• _提供文章_:
========

【每日爬蟲】：利用線程池爬取2萬張裝修效果圖

文章目錄

一、前言

2020-04-08日爬蟲練習
每日一個爬蟲小練習，學習爬蟲的記得關注哦！

學習編程就像學習騎自行車一樣，對新手來說最重要的是持之以恆的練習。
在《汲取地下水》這一章節中看見的一句話：“別擔心自己的才華或能力不足。持之以恆地練習，才華便會有所增長”，現在想來，真是如此。

二、需求

具體參考我昨日爬蟲：【每日爬蟲】：給自己打造一個溫馨的家，面朝大海，春暖花開

三、技術路線

import requests 
import random, os, sys
from bs4 import BeautifulSoup  # 數據解析之BeautifulSoup4庫
import re,time  # 正則表達式
from concurrent.futures import ThreadPoolExecutor   # 線程池

關於線程池可以參考我免費專欄：python多線程與多進程編程
關於 requests 和 BeautifulSoup模塊可以關注我免費專欄：爬蟲學習筆記

四、線程池爬取2萬張裝修效果圖

'''
    線程池爬土巴兔裝修效果圖，按分類爬取

    version:02
    author：金鞍少年
    Blog：https://jasn67.blog.csdn.net/
    date：2020-04-08


    可以按照這個思路將所有涉及到網絡請求，添加到異步線程池中，這樣速度更快，但是對目標網站不友好，高頻請求可能會導致被封IP

'''
import requests
import random, os, sys
from bs4 import BeautifulSoup
import re,time
from concurrent.futures import ThreadPoolExecutor


class House_renderings():
    def __init__(self):
        self.pool = ThreadPoolExecutor(10)  # 開10個線程的線程池
        self.is_running = True   # 當is_running爲True時，說明程序還在運行
        # 戶型
        self.house_lis = '''
                        ------- 請選擇戶型 ---------
                        1:一居室
                        2:兩居室
                        3:三居室
                        4:四居室及以上
                        5:複式
                        6:別墅豪宅
                        7:其他
                        8:退出
                        '''

        self.headers = {
            'User-Agent': 'Mozilla/5.0 (Windows NT 10.0; Win64; x64) AppleWebKit/537.36 (KHTML, like Gecko) Chrome/79.0.3945.130 Safari/537.36',
            'Referer': 'https://xiaoguotu.to8to.com/'
        }

        # 代理ip
        self.all_proxies = [
            {'http': '183.166.20.179:9999'}, {'http': '125.108.124.168:9000'},
            {'http': '182.92.113.148:8118'}, {'http': '163.204.243.51:9999'},
            {'http': '175.42.158.45:9999'}]  # 需要自行去找一些免費的代理,參考我其他博客案例

        self.path = './res/'  # 本地存儲目錄

    # 獲取HTMl
    def get_html(self, url):
        try:
            result = requests.get(url=url, headers=self.headers, proxies=random.choice(self.all_proxies))
            result.raise_for_status()  # 主動拋出一個異常
            html = BeautifulSoup(result.text, 'lxml')
            return html
        except:
            print('鏈接失敗！')

========

• _簡短問題 1_:
根據這篇爬蟲文章回答：
(a) 程式中的線程池開了幾個線程？
(b) 戶型選單中的選項8是什麼？
(c) 程式設定的本地存儲目錄是什麼？
• _簡短問題 2_: 列出這篇爬蟲文章的代理ip清單中的全部地址，包括端口。
• _簡短問題 3_: 從這篇線程池爬取裝修效果圖的文章停下的地方接著往下續寫。
後面的各行是另一份獨立的材料，與這篇爬蟲文章無關。

• _所示資料_:
========

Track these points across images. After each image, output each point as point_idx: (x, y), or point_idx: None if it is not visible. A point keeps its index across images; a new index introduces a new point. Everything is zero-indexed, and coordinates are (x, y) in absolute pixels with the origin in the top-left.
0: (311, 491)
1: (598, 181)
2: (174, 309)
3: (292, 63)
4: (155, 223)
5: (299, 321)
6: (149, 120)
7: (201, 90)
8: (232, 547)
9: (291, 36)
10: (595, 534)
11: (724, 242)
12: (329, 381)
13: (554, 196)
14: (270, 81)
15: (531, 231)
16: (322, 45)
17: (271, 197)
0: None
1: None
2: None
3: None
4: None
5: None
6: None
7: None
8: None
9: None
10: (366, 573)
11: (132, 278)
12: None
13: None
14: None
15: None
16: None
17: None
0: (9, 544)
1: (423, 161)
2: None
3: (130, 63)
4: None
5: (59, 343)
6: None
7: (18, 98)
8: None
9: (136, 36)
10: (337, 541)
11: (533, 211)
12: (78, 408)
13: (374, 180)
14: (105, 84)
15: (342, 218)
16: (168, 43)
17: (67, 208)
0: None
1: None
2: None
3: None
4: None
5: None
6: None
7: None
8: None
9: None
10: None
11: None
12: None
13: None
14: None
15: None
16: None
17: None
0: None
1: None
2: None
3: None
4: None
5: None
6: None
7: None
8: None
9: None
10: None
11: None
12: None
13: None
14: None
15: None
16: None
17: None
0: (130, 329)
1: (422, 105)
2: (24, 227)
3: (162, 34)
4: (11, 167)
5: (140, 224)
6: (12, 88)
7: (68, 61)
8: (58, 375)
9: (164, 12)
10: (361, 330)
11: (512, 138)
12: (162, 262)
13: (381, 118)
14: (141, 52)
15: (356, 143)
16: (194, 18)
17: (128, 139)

========

• _書面回答 1_:
(a) 10個。
(b) 退出。
(c) ./res/

• _書面回答 2_:
183.166.20.179:9999
125.108.124.168:9000
182.92.113.148:8118
163.204.243.51:9999
175.42.158.45:9999

• _書面回答 3_:
    # 獲取分頁url
    def get_page_urls(self, url, html):
        try:
            Pages = list(html.find('div', class_="pages").find_all('a'))[-2].string
            for page in range(1, int(Pages) + 1):
                page_url = url+'p{}'.format(page)
                yield page_url
        except AttributeError:
            yield url

    # 獲取詳情頁面url
    def get_detail_urls(self, page_html):
        try:
            page_html = page_html.result()
            a_tag = page_html.find('div', class_="xmp_container").find_all('a', class_="item_img")
            for a in a_tag:
                detail_urls = 'https:' + a['href']
                self.pool.submit(self.get_html, detail_urls).add_done_callback(self.Save_detail_page)
        except Exception as e:
            print(e)

    # 獲取詳情頁內容,並保存到本地
    def Save_detail_page(self, detail_html):
        detail_html = detail_html.result()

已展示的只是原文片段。